─── DATA SUPPLIED ───

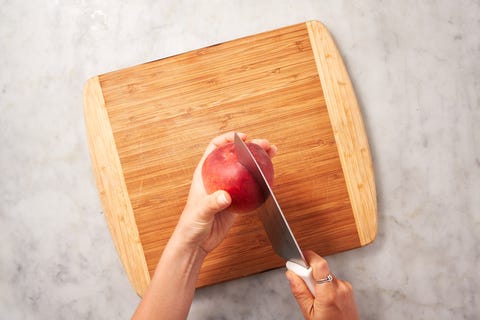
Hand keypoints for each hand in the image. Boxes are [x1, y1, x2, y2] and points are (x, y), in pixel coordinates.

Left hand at [174, 131, 276, 254]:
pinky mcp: (236, 201)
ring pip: (245, 169)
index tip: (243, 137)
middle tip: (265, 145)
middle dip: (251, 146)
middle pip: (235, 155)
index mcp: (204, 173)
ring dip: (259, 160)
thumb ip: (212, 203)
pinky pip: (251, 187)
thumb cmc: (191, 225)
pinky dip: (261, 181)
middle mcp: (217, 178)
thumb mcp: (200, 211)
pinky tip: (270, 178)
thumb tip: (225, 196)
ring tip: (272, 154)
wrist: (197, 242)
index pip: (215, 148)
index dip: (228, 139)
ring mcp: (228, 188)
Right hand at [286, 251, 358, 319]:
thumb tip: (291, 275)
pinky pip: (332, 280)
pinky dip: (325, 285)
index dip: (307, 257)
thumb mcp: (309, 313)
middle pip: (320, 269)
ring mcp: (346, 287)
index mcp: (329, 293)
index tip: (296, 260)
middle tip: (302, 285)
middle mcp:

───

Please print all the data above word for word. Pictures should not appear in the copy.

_RESULT FOR THIS EXERCISE_
Hand keypoints for each hand in the image. Boxes are [x1, y1, x2, y2] and points are (x, y), in pixel coordinates.

Left hand at [174, 131, 276, 254]:
pinky mcp: (236, 201)
ring pip: (245, 169)
index tip: (243, 137)
middle tip: (265, 145)
middle dip: (251, 146)
middle pip: (235, 155)
index mcp: (204, 173)
ring dip: (259, 160)
thumb ip: (212, 203)
pinky pip: (251, 187)
thumb cmc: (191, 225)
pinky dip: (261, 181)
middle mcp: (217, 178)
thumb mcp: (200, 211)
pinky tip: (270, 178)
thumb tip: (225, 196)
ring tip: (272, 154)
wrist: (197, 242)
index pip: (215, 148)
index dip: (228, 139)
ring mcp: (228, 188)
Right hand at [286, 251, 358, 319]:
thumb tip: (291, 275)
pinky pip: (332, 280)
pinky dip: (325, 285)
index dip: (307, 257)
thumb mcp: (309, 313)
middle pip: (320, 269)
ring mcp: (346, 287)
index mcp: (329, 293)
index tip: (296, 260)
middle tip: (302, 285)
middle mcp:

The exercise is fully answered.